Rest Stop by 79ers
Stop by for a Rest at 79ers, pet the resident doggie & have some coffee or Limoncello, listen to stories and tell yours too.
Sketches from Siem Reap

Buddha meditating with Naga as the protector - If only I could spend the whole day in the Angkor National Museum, more sketches would have been added to the notebook for reference.
It’s close to midnight and so many things are running through my head. Work starts tomorrow night and then there’s that meeting for another trip to Chiang Mai for work, classes and those darn Spanish conjugations…

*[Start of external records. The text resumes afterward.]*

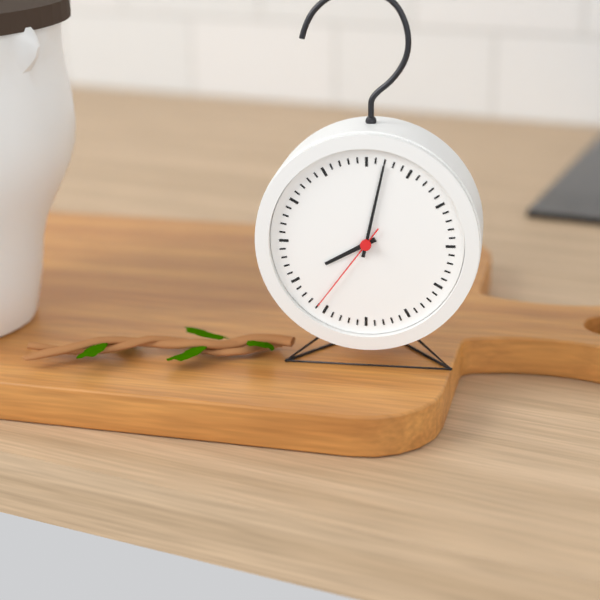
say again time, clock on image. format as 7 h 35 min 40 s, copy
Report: 8 h 02 min 36 s
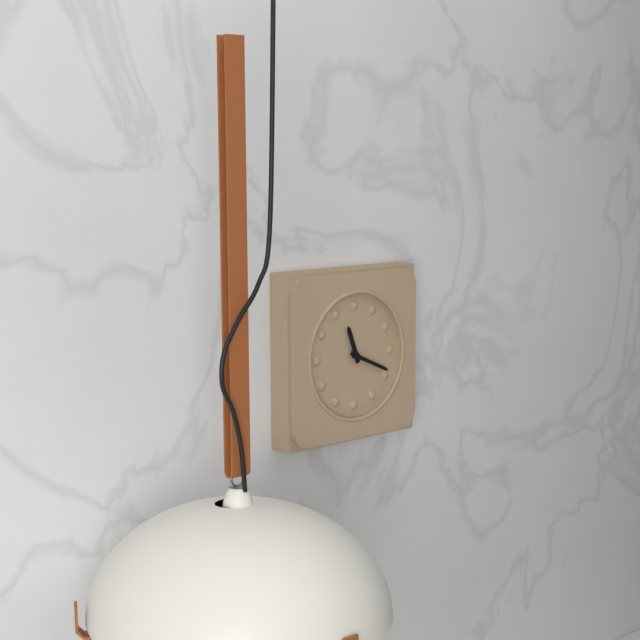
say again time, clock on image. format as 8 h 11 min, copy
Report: 11 h 19 min
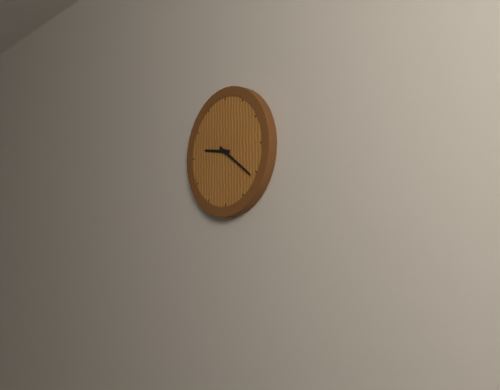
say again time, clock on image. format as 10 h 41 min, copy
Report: 9 h 21 min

What is really bothering me is how much I miss the atmosphere in Siem Reap. TheĀ sights, food and drinks, the air (though dusty but not hazy), the crispy edible insects… but oddest of all, I miss the people the most. Although I was cheated by swindlers in temple sites, harassed by desperate child peddlers, constantly followed around by other tuk-tuk drivers offering me rides, mistaken time and again for being a Cambodian even though I took pains to look like a foreigner… all these and yet I miss it.
It’s been a while since the trip but there are nights when I stay awake wondering why. I suppose that knowing their violent and sad history has something to do with it.

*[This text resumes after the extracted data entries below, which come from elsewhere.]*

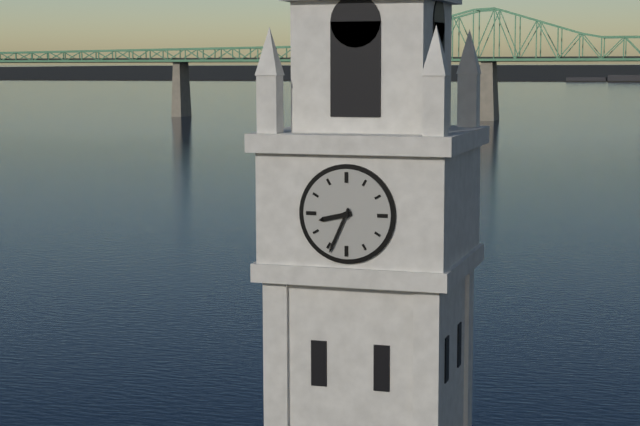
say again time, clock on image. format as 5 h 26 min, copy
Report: 8 h 34 min
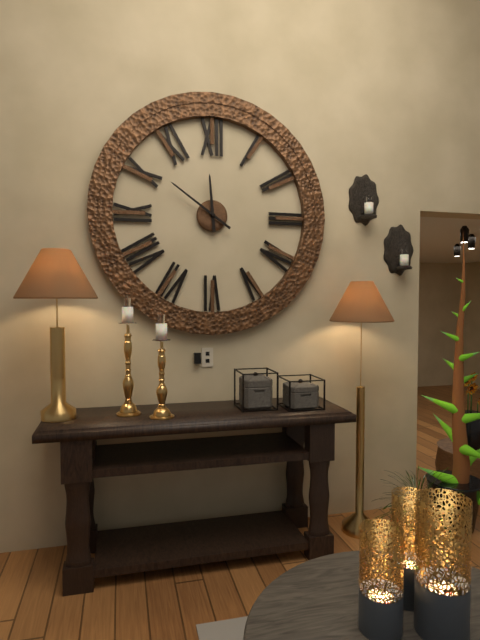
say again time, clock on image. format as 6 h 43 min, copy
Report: 11 h 51 min
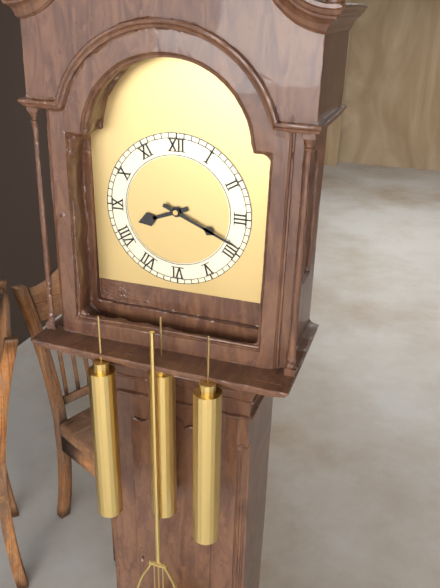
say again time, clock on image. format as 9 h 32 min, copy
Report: 8 h 19 min
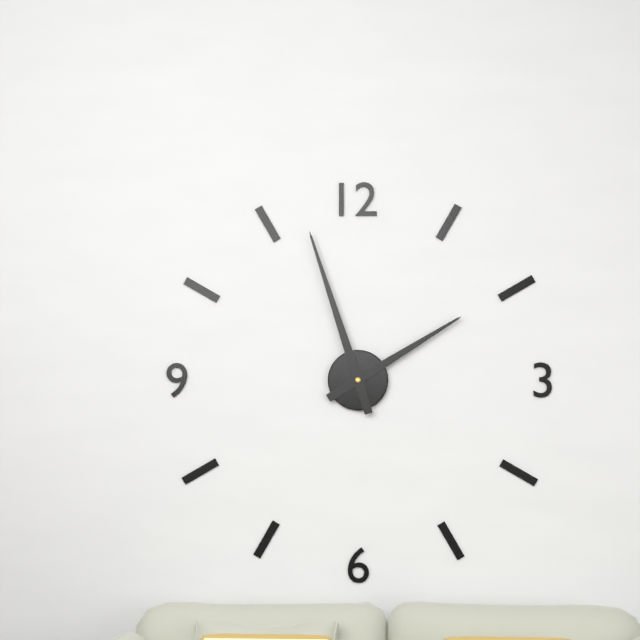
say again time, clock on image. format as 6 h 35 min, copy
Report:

By morning, when I wake to go for breakfast, I am cordially greeted by the Front Desk staffs as I walk pass them to get to the cafe. While quietly having my meals, they would quietly approach me, shyly asking for my opinion if the meal is agreeable. The never failing and always punctual Mr. Kea, our tuk-tuk driver for the duration of our journey – who, despite all those long hours and biting hot sun, never lost his smile even once (except when he thought hard about something I would ask him). The children who followed me around, cajoling to begging me to buy whatever they are selling – anything at all starting from one dollar. The many landmine victims I would encounter as I walk around the ancient sites, playing musical instruments, making beautiful & haunting music with whatever limbs they have left just to earn a few dollars to survive. My heart still goes out to them.

Ta Keo, the mountain temple : One of the top most challenging ancient sites to climb up to! Later saw a shirt in the night market stating - "I survived Cambodia" and out of some 4 sites printed on it, Ta Keo was mentioned~! Coincidence? I think not!
Their faces are etched with the many memories of how their earlier generations were taken from them without warning and without mercy. The nation which crumbled in the hands of one man because of an ideal gone wrong and the 2 million who died over of it, leaving behind survivors who are physically and/or emotionally crippled, scarred, helpless, desperate… Children who are growing up not knowing their grandparents and are struggling to survive by selling on the streets, bootleg copies of books, postcards and all sorts of other curios.
I am glad that they have all those marvelous ancient sites left for them to look forward to. How magnificent their past must have been, judging from the many intricate and sometimes impossible stone masonry. Just reading back into the notebook I kept of that trip makes me feel like a part of me is still back there.
This is going to take me some time to figure out on how I want to write it. They should be remembered well because they need it. Their desperation is just something else. I just hope that with whatever meager vocabulary I have, I won’t make their existence seem like a passing remark.